Expenditure on non-energy services rose 0.4% after rising 0.3% in December. Services added a 6.5% increase in air fares. Health care costs increased by 0.3%, hospital services prices increased by 0.9% and physician services increased by 0.3%. Owner-equity rents rose 0.2% after gaining 0.3% in December.
There was also an increase in the prices of services for recreation, hair cutting as well as education and communication. But car insurance rates are falling.
In the 12 months to January, the so-called core CPI increased by 2.5%. That was the smallest gain since March 2021 and followed a 2.6% advance in December. That also showed a drop from last year’s high reading.
The Fed is tracking the Consumer Price Index with a 2% inflation target. Both measures are more effective than intended. Based on CPI data, economic estimates for the January increase in core PCE inflation range from 0.2% to 0.5%. Annual estimates for January core PCE inflation were between 2.9% and 3.2% increases. The government will publish PCE inflation data for December next week.

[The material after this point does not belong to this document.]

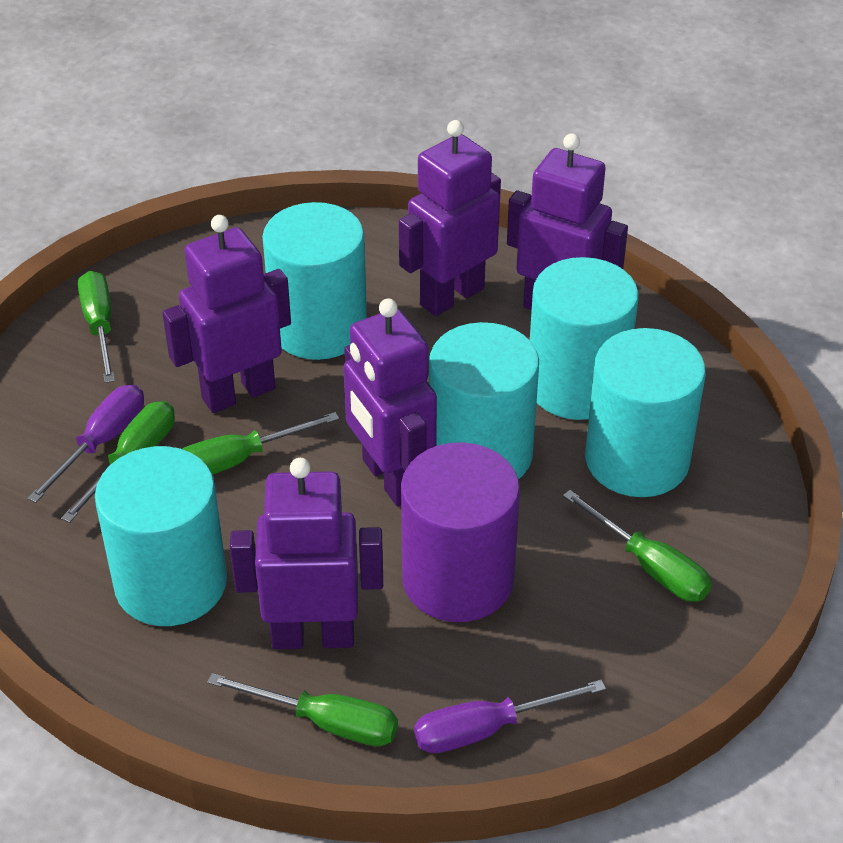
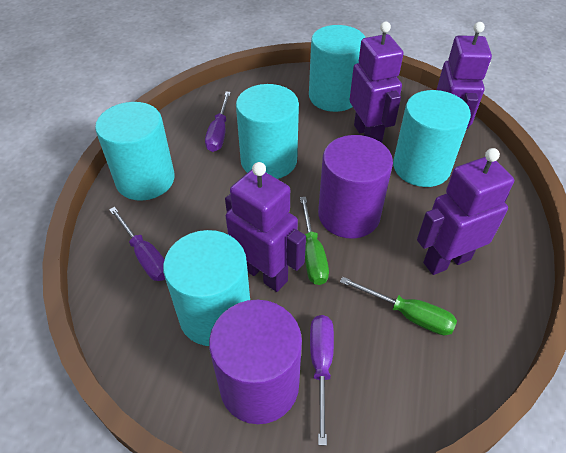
green screwdriver: 5 -> 2
purple cylinder: 1 -> 2
purple robot: 5 -> 4
purple screwdriver: 2 -> 3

Economists expect inflation to persist for a while this year, citing a surge in import taxes and the dollar’s decline last year against the currencies of the United States’ major trading partners. The trade-weighted US dollar has fallen about 7.4% over the past year.
“We expect inflation to remain strong in the first half of the year,” said Lydia Boussour, senior economist at EY-Parthenon. “The decline in CPI inflation caused by a gap in data collection during the government shutdown will continue to distort data in April.”